- RECORD EXCERPTS -
<<<<

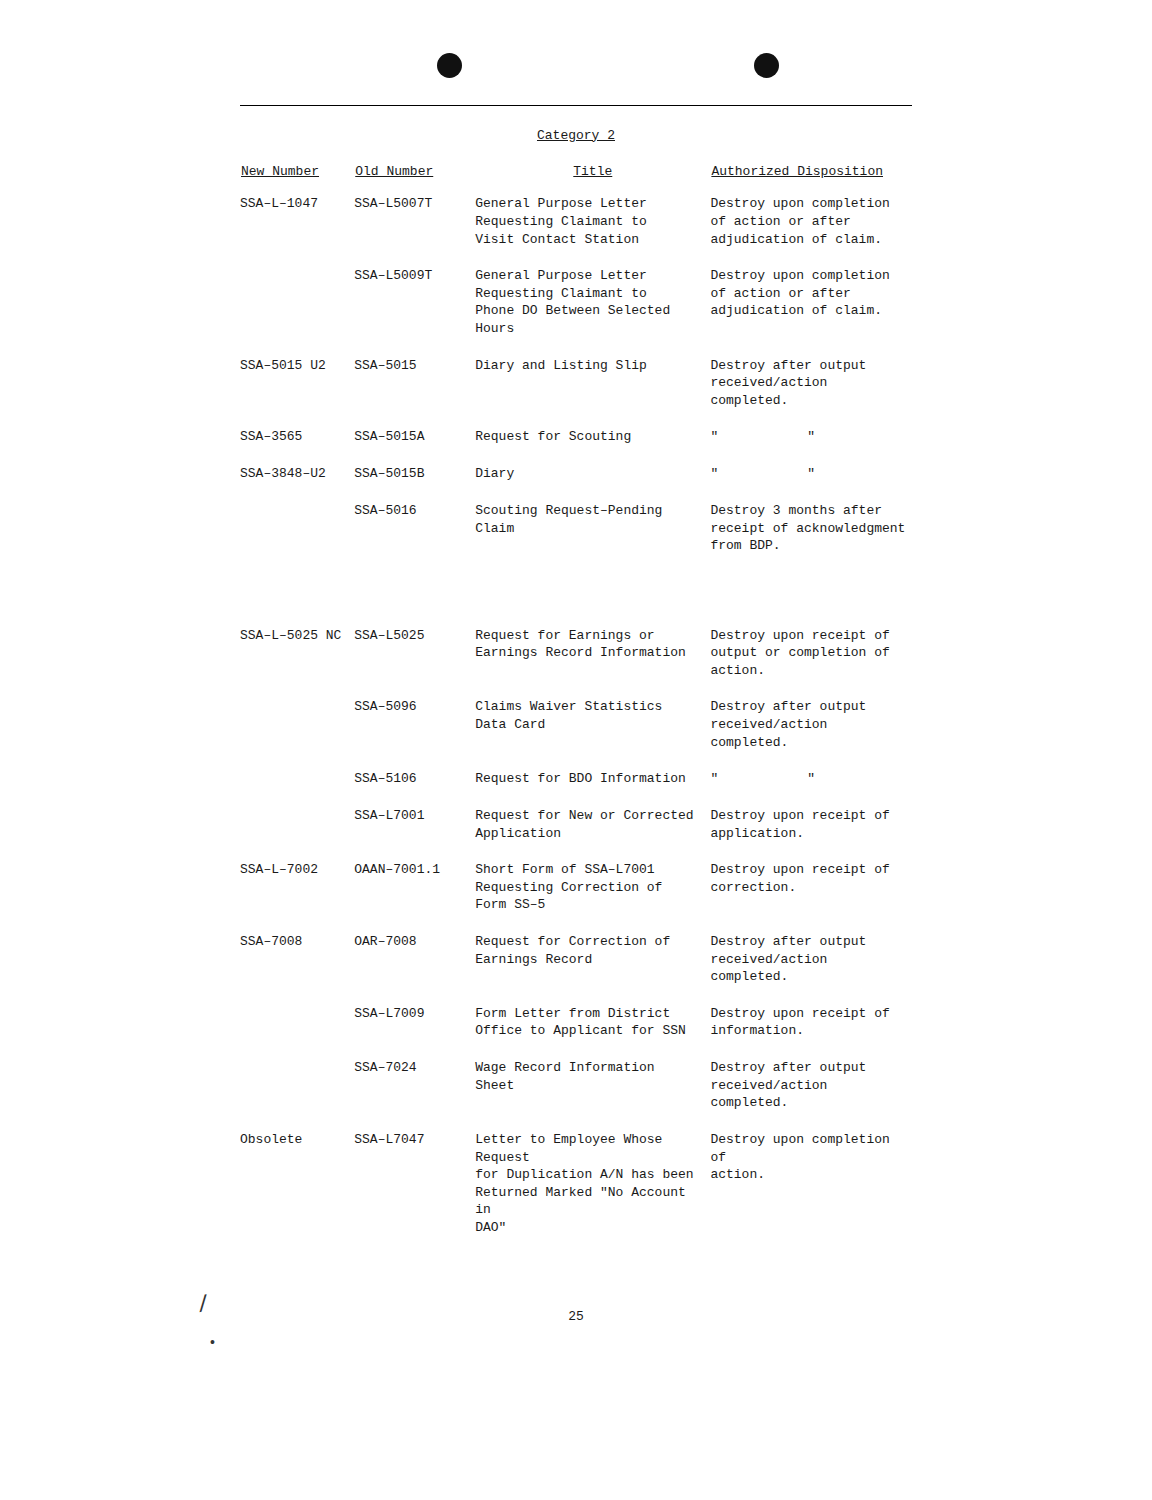Category 2
| New Number | Old Number | Title | Authorized Disposition |
| --- | --- | --- | --- |
| SSA–L–1047 | SSA–L5007T | General Purpose Letter Requesting Claimant to Visit Contact Station | Destroy upon completion of action or after adjudication of claim. |
| | SSA–L5009T | General Purpose Letter Requesting Claimant to Phone DO Between Selected Hours | Destroy upon completion of action or after adjudication of claim. |
| SSA–5015 U2 | SSA–5015 | Diary and Listing Slip | Destroy after output received/action completed. |
| SSA–3565 | SSA–5015A | Request for Scouting | " " |
| SSA–3848–U2 | SSA–5015B | Diary | " " |
| | SSA–5016 | Scouting Request–Pending Claim | Destroy 3 months after receipt of acknowledgment from BDP. |
| SSA–L–5025 NC | SSA–L5025 | Request for Earnings or Earnings Record Information | Destroy upon receipt of output or completion of action. |
| | SSA–5096 | Claims Waiver Statistics Data Card | Destroy after output received/action completed. |
| | SSA–5106 | Request for BDO Information | " " |
| | SSA–L7001 | Request for New or Corrected Application | Destroy upon receipt of application. |
| SSA–L–7002 | OAAN–7001.1 | Short Form of SSA–L7001 Requesting Correction of Form SS–5 | Destroy upon receipt of correction. |
| SSA–7008 | OAR–7008 | Request for Correction of Earnings Record | Destroy after output received/action completed. |
| | SSA–L7009 | Form Letter from District Office to Applicant for SSN | Destroy upon receipt of information. |
| | SSA–7024 | Wage Record Information Sheet | Destroy after output received/action completed. |
| Obsolete | SSA–L7047 | Letter to Employee Whose Request for Duplication A/N has been Returned Marked "No Account in DAO" | Destroy upon completion of action. |
25
/
•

>>>>

- TASK DIRECTIONS -
Pictures are to be left out; all other data must be returned exactly.

- FINISHED EXERCISE -
Category 2
| New Number | Old Number | Title | Authorized Disposition |
| --- | --- | --- | --- |
| SSA–L–1047 | SSA–L5007T | General Purpose Letter Requesting Claimant to Visit Contact Station | Destroy upon completion of action or after adjudication of claim. |
| | SSA–L5009T | General Purpose Letter Requesting Claimant to Phone DO Between Selected Hours | Destroy upon completion of action or after adjudication of claim. |
| SSA–5015 U2 | SSA–5015 | Diary and Listing Slip | Destroy after output received/action completed. |
| SSA–3565 | SSA–5015A | Request for Scouting | " " |
| SSA–3848–U2 | SSA–5015B | Diary | " " |
| | SSA–5016 | Scouting Request–Pending Claim | Destroy 3 months after receipt of acknowledgment from BDP. |
| SSA–L–5025 NC | SSA–L5025 | Request for Earnings or Earnings Record Information | Destroy upon receipt of output or completion of action. |
| | SSA–5096 | Claims Waiver Statistics Data Card | Destroy after output received/action completed. |
| | SSA–5106 | Request for BDO Information | " " |
| | SSA–L7001 | Request for New or Corrected Application | Destroy upon receipt of application. |
| SSA–L–7002 | OAAN–7001.1 | Short Form of SSA–L7001 Requesting Correction of Form SS–5 | Destroy upon receipt of correction. |
| SSA–7008 | OAR–7008 | Request for Correction of Earnings Record | Destroy after output received/action completed. |
| | SSA–L7009 | Form Letter from District Office to Applicant for SSN | Destroy upon receipt of information. |
| | SSA–7024 | Wage Record Information Sheet | Destroy after output received/action completed. |
| Obsolete | SSA–L7047 | Letter to Employee Whose Request for Duplication A/N has been Returned Marked "No Account in DAO" | Destroy upon completion of action. |
25
/
•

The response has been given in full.